屋外の競技ではゴーグルで顔が隠れてしまうケースが多い冬季五輪だが、室内競技はその心配がない。“氷上のチェス”カーリングは、実は知る人ぞ知る美女出現度の高い競技として知られる。カナダのスキップ、レイチェル・ホーマンと、前述の問題で出場は微妙だがロシアのアンナ・シドロワがそのカーリング美女の双璧とされるが、個人的にはスウェーデンのスキップ、アナ・ハッセルボリを推したい。カーリング以外では、忘れてならないのがスノーボード・ハーフ・パイプのノルウェー代表でその見目麗しい美貌と実力で人気のシリエ・ノレンダル。20歳で臨んだソチ大会で注目され、その後も確実に成長を見せてきただけに実力でも観客を沸かせそうだ。

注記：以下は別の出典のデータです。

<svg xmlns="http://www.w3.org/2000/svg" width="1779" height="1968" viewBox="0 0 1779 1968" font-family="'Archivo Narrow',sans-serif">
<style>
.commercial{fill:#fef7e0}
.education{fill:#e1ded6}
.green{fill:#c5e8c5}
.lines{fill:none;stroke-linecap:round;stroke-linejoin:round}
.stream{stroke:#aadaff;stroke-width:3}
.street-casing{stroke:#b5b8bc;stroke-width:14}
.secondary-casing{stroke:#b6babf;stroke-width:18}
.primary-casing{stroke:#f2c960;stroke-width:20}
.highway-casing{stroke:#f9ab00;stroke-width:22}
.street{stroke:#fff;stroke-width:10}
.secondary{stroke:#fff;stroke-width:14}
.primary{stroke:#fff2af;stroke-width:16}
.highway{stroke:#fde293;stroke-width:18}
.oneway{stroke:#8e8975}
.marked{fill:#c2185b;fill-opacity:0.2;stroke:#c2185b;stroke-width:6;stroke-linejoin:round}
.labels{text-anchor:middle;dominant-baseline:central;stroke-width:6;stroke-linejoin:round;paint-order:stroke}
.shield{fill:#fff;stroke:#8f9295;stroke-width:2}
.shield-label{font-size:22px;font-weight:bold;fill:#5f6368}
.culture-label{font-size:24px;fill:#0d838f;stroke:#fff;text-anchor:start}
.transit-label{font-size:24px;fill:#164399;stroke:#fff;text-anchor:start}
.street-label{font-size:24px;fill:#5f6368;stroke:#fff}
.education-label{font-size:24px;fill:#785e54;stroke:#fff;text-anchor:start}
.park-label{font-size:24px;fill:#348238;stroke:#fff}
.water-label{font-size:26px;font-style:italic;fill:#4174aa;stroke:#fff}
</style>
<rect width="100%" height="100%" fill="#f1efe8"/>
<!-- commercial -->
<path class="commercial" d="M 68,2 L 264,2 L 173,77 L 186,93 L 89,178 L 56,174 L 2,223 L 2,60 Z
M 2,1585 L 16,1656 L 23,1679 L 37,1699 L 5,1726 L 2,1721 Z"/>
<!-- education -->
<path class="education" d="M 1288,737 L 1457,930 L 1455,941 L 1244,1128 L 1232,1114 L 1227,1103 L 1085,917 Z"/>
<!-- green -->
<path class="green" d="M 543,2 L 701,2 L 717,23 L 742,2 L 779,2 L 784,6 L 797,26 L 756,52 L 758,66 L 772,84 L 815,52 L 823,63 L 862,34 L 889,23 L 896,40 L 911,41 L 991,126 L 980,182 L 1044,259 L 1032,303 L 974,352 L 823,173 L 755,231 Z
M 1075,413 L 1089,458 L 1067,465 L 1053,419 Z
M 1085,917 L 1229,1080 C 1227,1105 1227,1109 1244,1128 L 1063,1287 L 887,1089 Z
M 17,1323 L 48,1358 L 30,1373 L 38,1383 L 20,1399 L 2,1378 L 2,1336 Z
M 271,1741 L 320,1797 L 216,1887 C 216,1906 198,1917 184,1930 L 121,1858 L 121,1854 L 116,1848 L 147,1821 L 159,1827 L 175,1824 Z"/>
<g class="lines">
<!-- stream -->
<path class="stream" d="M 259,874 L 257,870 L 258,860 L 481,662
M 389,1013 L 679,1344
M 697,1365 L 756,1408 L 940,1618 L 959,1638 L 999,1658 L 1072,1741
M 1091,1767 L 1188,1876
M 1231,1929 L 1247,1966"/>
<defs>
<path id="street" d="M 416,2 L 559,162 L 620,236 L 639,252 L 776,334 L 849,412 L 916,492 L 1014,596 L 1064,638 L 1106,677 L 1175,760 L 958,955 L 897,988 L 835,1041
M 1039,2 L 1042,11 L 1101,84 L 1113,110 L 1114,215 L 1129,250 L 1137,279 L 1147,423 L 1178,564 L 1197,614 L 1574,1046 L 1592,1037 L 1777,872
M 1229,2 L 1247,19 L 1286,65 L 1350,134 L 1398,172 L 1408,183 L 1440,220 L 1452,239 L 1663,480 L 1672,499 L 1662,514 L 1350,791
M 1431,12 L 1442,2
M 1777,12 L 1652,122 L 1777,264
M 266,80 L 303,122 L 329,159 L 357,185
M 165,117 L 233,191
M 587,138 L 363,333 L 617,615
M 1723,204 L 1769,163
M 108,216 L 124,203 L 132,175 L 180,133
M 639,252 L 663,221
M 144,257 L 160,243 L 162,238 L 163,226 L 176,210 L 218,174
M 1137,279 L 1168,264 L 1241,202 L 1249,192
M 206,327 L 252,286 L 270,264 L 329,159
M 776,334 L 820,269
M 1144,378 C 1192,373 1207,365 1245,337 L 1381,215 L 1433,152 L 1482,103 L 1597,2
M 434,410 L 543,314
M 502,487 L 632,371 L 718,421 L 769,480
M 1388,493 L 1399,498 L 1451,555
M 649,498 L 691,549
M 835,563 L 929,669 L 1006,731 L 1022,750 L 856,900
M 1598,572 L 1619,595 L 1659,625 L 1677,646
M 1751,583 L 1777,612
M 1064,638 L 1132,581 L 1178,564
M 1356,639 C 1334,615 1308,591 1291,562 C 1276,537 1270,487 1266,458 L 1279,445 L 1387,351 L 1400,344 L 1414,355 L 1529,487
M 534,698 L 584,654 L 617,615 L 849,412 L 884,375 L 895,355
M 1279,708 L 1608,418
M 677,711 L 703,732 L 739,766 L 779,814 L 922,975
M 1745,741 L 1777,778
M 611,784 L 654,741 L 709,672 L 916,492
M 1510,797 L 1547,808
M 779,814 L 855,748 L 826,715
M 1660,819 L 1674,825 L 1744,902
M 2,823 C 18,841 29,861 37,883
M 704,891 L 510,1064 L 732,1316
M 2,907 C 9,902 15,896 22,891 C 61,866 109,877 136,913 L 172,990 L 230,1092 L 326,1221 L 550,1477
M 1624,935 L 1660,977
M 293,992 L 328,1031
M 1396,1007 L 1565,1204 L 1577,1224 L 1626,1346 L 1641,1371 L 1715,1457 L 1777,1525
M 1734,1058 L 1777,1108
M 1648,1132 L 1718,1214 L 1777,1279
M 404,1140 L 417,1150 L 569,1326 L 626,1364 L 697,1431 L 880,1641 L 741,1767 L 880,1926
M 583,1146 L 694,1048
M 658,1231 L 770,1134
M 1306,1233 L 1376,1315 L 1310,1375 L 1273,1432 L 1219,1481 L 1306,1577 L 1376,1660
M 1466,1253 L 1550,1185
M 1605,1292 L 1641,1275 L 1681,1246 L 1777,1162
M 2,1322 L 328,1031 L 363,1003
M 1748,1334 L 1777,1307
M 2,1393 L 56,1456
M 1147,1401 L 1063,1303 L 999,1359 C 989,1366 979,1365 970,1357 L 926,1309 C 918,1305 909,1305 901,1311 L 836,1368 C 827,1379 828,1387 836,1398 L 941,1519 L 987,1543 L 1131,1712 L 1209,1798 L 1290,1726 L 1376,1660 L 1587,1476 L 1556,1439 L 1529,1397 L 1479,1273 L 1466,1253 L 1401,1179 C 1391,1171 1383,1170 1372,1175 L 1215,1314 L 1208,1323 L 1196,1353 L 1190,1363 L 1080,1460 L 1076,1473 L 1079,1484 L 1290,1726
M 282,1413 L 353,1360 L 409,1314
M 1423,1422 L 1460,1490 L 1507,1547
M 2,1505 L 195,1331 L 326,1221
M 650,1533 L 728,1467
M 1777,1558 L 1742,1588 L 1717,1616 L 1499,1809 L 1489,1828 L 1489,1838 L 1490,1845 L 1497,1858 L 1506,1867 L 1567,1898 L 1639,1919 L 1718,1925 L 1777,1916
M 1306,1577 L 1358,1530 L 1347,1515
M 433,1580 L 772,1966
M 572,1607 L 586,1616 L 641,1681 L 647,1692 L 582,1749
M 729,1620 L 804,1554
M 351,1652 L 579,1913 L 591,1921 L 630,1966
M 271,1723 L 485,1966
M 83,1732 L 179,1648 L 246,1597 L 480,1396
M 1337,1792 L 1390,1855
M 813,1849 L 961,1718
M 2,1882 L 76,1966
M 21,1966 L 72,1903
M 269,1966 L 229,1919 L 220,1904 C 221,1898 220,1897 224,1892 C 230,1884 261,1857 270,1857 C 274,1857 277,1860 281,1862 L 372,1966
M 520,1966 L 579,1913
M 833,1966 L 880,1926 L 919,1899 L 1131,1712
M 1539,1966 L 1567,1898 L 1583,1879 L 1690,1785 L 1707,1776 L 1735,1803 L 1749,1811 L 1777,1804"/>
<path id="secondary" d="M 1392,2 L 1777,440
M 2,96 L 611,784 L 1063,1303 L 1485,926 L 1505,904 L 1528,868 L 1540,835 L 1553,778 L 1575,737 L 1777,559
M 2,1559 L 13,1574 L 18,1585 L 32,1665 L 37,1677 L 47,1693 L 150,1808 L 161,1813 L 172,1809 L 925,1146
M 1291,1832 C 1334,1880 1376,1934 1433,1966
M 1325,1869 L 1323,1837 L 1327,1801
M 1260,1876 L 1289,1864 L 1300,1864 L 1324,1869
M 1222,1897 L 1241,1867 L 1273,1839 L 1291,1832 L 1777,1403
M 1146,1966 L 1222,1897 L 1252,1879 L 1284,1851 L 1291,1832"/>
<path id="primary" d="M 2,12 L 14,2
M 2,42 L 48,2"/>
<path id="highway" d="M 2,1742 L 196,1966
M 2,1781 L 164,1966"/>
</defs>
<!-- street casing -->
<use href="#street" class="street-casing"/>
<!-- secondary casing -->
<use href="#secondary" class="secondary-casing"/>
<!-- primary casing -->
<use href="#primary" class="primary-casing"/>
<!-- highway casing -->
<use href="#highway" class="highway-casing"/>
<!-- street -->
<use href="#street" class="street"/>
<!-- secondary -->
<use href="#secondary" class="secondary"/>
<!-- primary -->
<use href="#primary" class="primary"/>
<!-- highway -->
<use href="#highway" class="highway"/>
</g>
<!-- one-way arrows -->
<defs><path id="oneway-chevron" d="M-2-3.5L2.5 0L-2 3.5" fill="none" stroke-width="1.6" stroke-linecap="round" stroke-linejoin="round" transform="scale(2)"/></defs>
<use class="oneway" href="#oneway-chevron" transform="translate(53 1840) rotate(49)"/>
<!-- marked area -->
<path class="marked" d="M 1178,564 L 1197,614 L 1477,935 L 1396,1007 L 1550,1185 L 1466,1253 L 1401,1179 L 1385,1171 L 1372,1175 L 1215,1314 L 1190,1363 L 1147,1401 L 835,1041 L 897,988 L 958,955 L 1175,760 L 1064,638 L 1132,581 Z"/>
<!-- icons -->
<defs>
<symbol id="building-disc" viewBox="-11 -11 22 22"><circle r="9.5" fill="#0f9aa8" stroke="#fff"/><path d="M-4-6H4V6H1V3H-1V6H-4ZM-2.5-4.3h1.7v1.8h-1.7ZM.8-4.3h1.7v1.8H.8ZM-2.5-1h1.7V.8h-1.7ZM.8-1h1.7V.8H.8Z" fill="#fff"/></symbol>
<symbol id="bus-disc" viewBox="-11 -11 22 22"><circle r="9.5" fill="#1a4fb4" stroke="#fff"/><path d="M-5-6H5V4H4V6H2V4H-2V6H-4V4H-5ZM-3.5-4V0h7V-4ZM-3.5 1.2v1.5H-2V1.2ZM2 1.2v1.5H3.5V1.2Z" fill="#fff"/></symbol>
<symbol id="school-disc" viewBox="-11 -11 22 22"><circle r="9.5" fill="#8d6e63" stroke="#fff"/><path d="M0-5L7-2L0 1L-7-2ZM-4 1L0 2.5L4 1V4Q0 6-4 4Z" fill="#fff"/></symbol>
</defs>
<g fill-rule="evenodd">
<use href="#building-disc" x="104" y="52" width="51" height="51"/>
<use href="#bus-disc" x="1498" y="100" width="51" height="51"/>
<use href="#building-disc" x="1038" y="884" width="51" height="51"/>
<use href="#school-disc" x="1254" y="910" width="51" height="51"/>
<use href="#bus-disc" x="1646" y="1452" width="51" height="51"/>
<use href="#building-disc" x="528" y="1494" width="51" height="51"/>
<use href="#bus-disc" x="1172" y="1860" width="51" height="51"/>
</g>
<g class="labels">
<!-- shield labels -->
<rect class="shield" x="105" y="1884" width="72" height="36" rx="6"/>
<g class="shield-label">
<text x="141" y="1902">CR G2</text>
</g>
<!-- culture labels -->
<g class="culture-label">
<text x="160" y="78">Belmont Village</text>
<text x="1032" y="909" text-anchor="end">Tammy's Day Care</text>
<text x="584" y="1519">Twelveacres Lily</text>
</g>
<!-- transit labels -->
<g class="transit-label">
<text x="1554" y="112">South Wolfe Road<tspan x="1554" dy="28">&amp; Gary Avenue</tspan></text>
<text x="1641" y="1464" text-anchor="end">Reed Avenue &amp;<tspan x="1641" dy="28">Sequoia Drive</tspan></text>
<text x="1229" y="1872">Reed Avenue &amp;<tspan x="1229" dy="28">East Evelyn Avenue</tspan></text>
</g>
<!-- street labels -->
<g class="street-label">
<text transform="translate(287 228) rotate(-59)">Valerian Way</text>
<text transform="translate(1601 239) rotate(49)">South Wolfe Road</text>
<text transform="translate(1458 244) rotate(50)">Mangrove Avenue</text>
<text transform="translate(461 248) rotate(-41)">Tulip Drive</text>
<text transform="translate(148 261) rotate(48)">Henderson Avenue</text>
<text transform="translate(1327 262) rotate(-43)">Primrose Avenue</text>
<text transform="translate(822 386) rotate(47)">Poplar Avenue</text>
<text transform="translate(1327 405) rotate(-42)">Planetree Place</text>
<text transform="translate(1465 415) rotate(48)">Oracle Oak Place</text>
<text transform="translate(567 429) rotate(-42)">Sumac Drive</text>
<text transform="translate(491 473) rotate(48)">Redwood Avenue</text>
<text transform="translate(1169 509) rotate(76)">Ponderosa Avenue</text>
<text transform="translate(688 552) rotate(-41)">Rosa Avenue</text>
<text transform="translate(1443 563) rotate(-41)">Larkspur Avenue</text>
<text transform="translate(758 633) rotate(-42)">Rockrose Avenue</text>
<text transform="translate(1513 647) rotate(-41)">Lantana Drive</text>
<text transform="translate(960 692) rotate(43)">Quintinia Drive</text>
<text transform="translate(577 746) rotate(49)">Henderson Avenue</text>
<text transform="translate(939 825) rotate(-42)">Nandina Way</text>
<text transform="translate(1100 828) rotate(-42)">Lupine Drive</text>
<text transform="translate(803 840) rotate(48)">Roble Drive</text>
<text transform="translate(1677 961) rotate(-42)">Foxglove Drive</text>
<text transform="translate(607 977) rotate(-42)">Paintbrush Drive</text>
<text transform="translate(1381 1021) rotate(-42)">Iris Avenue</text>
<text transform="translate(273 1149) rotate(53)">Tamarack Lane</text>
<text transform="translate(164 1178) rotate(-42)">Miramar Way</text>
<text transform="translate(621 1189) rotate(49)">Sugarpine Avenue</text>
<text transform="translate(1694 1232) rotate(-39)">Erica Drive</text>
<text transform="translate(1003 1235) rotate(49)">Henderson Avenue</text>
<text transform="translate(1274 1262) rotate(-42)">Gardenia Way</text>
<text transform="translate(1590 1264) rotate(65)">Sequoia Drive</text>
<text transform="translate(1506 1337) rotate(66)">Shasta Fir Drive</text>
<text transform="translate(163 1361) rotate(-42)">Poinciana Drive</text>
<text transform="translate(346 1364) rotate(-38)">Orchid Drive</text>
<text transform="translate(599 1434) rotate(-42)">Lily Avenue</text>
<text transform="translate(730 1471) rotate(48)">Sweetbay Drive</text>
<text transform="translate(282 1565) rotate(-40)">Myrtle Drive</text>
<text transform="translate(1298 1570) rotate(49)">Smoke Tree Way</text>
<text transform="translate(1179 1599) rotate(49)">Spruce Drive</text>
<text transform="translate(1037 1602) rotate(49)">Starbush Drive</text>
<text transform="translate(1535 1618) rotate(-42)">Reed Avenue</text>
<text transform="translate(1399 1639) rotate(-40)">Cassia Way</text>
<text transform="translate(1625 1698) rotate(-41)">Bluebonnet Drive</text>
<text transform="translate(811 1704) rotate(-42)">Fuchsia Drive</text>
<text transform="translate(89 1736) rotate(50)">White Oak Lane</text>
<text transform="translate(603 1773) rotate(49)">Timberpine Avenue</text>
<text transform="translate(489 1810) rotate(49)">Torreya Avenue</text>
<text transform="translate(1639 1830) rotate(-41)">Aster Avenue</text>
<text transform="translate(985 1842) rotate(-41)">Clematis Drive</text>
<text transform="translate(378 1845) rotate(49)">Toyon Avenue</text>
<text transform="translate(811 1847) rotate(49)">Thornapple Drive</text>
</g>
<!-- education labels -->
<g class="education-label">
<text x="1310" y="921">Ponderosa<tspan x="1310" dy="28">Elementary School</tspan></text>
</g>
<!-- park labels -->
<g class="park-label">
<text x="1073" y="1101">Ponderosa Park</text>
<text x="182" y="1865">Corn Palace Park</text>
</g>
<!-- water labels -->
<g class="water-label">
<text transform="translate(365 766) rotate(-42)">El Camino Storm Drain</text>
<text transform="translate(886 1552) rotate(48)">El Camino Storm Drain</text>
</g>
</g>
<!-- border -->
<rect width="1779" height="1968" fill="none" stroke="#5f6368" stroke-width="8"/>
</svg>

今回の平昌大会は、開幕までに確かにさまざまな問題が発生した。しかし、一度幕が開けば、世界の選りすぐりの選手によるレベルの高い戦いで数多くのドラマが生まれることだろう。一回でも多く日の丸とオーストラリア国旗が掲揚され、『君が代』と『アドバンス・オーストラリア・フェア』が響き渡ることを期待したい。